Segment Open
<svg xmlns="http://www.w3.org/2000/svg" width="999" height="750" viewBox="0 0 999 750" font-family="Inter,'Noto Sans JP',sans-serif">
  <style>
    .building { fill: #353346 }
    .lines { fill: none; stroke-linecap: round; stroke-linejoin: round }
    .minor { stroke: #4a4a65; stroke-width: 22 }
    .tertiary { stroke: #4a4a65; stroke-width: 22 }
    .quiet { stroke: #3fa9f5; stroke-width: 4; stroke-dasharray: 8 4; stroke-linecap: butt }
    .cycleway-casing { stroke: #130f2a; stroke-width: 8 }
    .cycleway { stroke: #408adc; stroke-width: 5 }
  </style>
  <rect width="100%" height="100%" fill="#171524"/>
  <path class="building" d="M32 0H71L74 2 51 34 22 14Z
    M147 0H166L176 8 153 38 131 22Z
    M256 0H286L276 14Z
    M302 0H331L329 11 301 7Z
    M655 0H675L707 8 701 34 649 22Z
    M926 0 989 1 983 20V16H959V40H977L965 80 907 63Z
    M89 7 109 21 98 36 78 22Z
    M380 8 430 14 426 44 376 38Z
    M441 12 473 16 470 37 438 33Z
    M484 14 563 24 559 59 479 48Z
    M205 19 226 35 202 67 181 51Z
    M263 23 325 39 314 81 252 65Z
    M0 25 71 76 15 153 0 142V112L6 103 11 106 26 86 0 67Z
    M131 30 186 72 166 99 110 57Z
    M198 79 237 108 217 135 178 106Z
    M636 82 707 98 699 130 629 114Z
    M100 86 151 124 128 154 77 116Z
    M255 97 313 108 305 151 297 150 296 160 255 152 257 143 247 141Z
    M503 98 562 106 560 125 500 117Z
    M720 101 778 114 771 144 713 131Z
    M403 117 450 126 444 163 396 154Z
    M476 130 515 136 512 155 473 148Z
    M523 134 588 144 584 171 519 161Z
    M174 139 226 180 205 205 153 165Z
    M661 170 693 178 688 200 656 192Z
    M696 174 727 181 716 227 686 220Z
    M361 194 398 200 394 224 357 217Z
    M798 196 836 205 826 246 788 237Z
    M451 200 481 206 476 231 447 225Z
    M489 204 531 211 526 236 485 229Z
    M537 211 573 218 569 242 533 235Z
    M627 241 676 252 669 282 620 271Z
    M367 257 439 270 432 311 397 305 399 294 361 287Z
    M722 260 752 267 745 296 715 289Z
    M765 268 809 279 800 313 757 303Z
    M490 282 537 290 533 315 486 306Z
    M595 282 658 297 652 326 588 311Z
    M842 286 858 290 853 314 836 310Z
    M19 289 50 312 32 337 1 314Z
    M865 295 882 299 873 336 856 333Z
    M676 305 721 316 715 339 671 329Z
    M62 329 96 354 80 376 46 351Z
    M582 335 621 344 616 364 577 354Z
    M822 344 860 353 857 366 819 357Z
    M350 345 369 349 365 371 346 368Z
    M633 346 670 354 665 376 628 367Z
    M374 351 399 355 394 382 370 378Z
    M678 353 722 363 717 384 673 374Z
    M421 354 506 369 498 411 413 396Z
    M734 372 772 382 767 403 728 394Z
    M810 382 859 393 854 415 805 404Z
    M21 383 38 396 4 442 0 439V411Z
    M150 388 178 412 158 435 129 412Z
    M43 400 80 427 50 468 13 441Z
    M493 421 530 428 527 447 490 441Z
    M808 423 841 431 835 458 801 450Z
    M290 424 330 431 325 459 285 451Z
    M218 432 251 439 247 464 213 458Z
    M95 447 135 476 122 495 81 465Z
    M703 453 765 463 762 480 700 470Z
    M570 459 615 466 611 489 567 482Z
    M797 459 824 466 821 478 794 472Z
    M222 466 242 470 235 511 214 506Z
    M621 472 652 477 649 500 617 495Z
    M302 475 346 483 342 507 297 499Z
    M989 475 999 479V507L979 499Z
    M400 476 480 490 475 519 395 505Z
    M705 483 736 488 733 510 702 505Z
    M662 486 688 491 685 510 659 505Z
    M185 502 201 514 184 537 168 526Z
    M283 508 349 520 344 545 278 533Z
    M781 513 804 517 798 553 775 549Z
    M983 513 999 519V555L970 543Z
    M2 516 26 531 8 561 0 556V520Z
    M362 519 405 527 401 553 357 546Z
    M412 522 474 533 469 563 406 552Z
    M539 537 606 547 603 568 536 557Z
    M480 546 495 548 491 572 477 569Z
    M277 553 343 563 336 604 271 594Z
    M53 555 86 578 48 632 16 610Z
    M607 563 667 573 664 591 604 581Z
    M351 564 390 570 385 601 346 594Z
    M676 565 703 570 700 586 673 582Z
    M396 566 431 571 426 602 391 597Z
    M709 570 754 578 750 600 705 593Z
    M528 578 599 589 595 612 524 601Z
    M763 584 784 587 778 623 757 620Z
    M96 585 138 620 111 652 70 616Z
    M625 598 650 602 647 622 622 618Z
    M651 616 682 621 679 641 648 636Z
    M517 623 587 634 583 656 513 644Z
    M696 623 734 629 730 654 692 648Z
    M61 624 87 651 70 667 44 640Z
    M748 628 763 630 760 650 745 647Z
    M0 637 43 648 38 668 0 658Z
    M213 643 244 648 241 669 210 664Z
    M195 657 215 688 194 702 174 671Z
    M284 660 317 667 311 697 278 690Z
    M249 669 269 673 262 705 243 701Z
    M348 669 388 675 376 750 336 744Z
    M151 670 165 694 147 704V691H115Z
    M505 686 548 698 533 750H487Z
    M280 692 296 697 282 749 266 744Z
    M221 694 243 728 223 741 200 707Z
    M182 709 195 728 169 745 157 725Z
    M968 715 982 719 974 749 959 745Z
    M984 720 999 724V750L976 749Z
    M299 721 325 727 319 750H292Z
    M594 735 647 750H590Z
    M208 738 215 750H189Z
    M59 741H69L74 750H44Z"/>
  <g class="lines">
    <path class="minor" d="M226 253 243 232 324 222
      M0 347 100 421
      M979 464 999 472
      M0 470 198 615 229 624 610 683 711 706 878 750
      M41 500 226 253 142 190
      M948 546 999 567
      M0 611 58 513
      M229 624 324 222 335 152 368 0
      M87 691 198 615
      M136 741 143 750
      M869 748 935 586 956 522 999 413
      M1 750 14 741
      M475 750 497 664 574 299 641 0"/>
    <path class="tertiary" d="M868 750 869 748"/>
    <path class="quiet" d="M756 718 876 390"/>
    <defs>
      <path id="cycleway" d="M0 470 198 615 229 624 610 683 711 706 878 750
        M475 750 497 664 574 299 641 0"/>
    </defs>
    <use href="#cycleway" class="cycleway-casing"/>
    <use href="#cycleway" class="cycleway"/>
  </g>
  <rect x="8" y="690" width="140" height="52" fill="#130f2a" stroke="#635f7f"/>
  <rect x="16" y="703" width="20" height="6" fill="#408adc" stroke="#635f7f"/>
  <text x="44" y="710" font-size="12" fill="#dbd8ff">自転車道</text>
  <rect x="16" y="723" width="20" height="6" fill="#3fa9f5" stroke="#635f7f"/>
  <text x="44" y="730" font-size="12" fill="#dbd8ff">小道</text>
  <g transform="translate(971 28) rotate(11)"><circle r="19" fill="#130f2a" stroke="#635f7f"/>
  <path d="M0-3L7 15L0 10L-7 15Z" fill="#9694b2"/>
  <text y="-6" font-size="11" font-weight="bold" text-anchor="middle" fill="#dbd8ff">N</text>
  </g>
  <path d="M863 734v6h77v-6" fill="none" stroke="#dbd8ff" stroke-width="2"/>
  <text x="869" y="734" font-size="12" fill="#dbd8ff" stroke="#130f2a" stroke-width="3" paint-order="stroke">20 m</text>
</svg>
Segment Closed
**What the task asks**
Retype the records above, but only those lines that fall between the line containing "M676 305 721 316 715 339 671 329Z" and the line containing "M213 643 244 648 241 669 210 664Z", with both of those lines included, exactly as written.

**Solution**
    M676 305 721 316 715 339 671 329Z
    M62 329 96 354 80 376 46 351Z
    M582 335 621 344 616 364 577 354Z
    M822 344 860 353 857 366 819 357Z
    M350 345 369 349 365 371 346 368Z
    M633 346 670 354 665 376 628 367Z
    M374 351 399 355 394 382 370 378Z
    M678 353 722 363 717 384 673 374Z
    M421 354 506 369 498 411 413 396Z
    M734 372 772 382 767 403 728 394Z
    M810 382 859 393 854 415 805 404Z
    M21 383 38 396 4 442 0 439V411Z
    M150 388 178 412 158 435 129 412Z
    M43 400 80 427 50 468 13 441Z
    M493 421 530 428 527 447 490 441Z
    M808 423 841 431 835 458 801 450Z
    M290 424 330 431 325 459 285 451Z
    M218 432 251 439 247 464 213 458Z
    M95 447 135 476 122 495 81 465Z
    M703 453 765 463 762 480 700 470Z
    M570 459 615 466 611 489 567 482Z
    M797 459 824 466 821 478 794 472Z
    M222 466 242 470 235 511 214 506Z
    M621 472 652 477 649 500 617 495Z
    M302 475 346 483 342 507 297 499Z
    M989 475 999 479V507L979 499Z
    M400 476 480 490 475 519 395 505Z
    M705 483 736 488 733 510 702 505Z
    M662 486 688 491 685 510 659 505Z
    M185 502 201 514 184 537 168 526Z
    M283 508 349 520 344 545 278 533Z
    M781 513 804 517 798 553 775 549Z
    M983 513 999 519V555L970 543Z
    M2 516 26 531 8 561 0 556V520Z
    M362 519 405 527 401 553 357 546Z
    M412 522 474 533 469 563 406 552Z
    M539 537 606 547 603 568 536 557Z
    M480 546 495 548 491 572 477 569Z
    M277 553 343 563 336 604 271 594Z
    M53 555 86 578 48 632 16 610Z
    M607 563 667 573 664 591 604 581Z
    M351 564 390 570 385 601 346 594Z
    M676 565 703 570 700 586 673 582Z
    M396 566 431 571 426 602 391 597Z
    M709 570 754 578 750 600 705 593Z
    M528 578 599 589 595 612 524 601Z
    M763 584 784 587 778 623 757 620Z
    M96 585 138 620 111 652 70 616Z
    M625 598 650 602 647 622 622 618Z
    M651 616 682 621 679 641 648 636Z
    M517 623 587 634 583 656 513 644Z
    M696 623 734 629 730 654 692 648Z
    M61 624 87 651 70 667 44 640Z
    M748 628 763 630 760 650 745 647Z
    M0 637 43 648 38 668 0 658Z
    M213 643 244 648 241 669 210 664Z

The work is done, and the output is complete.